Using the Weekly Top 50 Report
Every Monday, GitLeads emails a ranked list of the top 50 GitHub organizations showing the strongest growth signals from the previous week. Here's how to work it:
- First pass: Scan for orgs you've never heard of. Familiar names you already know aren't leads — they're companies you've already missed or already have in pipe.
- Check the signal breakdown: For each interesting org, look at which signals are driving the score. New contributors + new repos = hiring + building. That's your opening.
- Find the ICP match: Does this org match your buyer persona? Check their GitHub org description, website link, and primary repo language. A company writing TypeScript + React is a different buyer than one writing Python + ML notebooks.
- Reach out before the press does: The goal is to contact them this week, not next month. The signal is freshest now. Use the GitHub org link to find their website, then find the right contact.
Putting It Into Practice
A repeatable weekly workflow:
- Monday morning: Read the Top 50 report (arrives in email ~8AM UTC)
- Spend 20 minutes flagging 5-8 orgs that match your ICP
- For each flagged org: find website → find buyer → send a personalized outreach that references what you saw on GitHub ("I noticed your team has been shipping fast — 3 new repos and several new contributors in the past few weeks")
- Track which GitHub signal types most often convert to meetings for your ICP — optimize over time
The reference to their GitHub activity in outreach is the differentiator.

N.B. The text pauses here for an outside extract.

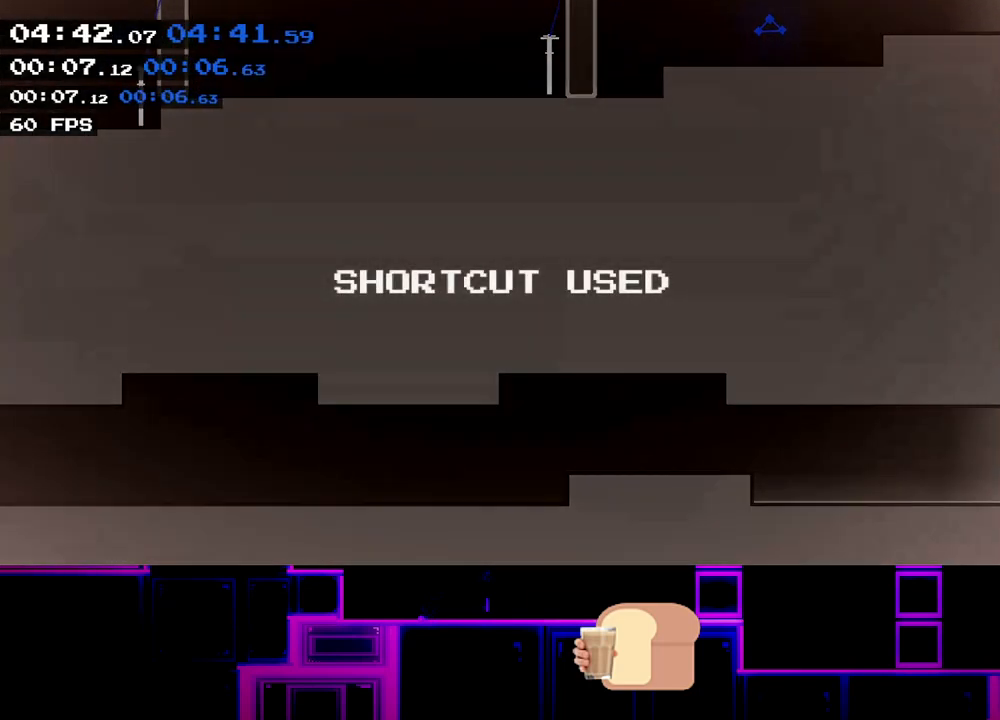
{"keys": ["right"], "events": []}
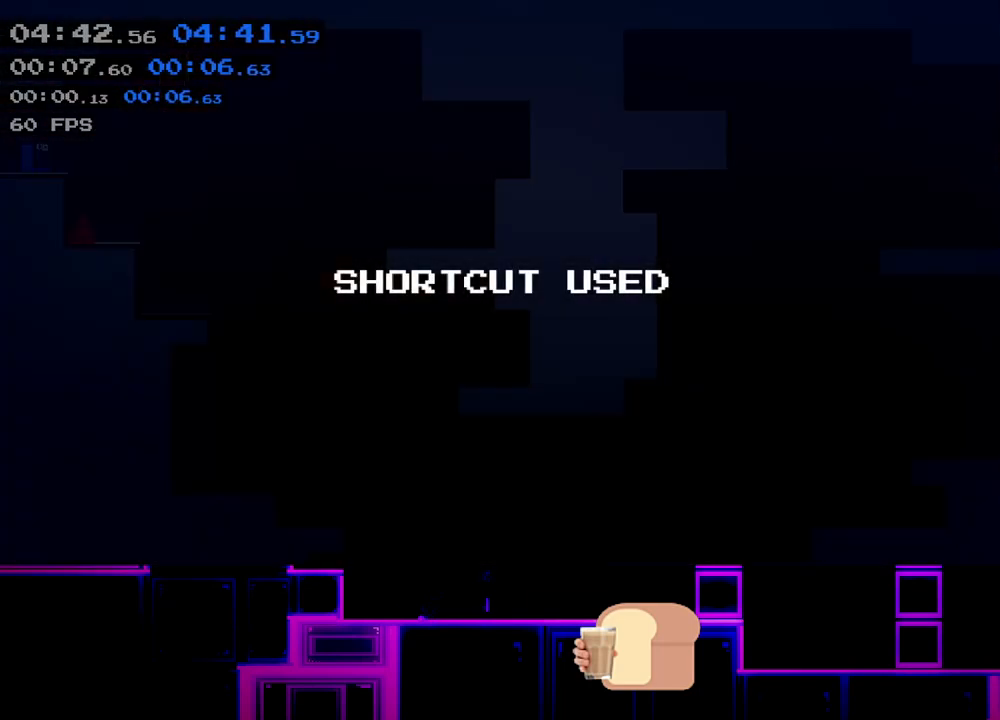
{"keys": ["right"], "events": []}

It's not a cold email — it's a warm observation. "I saw you're growing fast" backed by specifics is far more compelling than "I wanted to reach out about our solution."
The Compounding Advantage
The teams that win with this methodology are the ones that stay consistent. One week of GitHub prospecting produces leads. Twelve weeks of GitHub prospecting produces a mental model of the market: which sectors are heating up, which companies are accelerating their engineering investment, which GitHub languages and repo patterns predict the buyers who convert for your product.
That market intelligence is worth as much as the individual leads.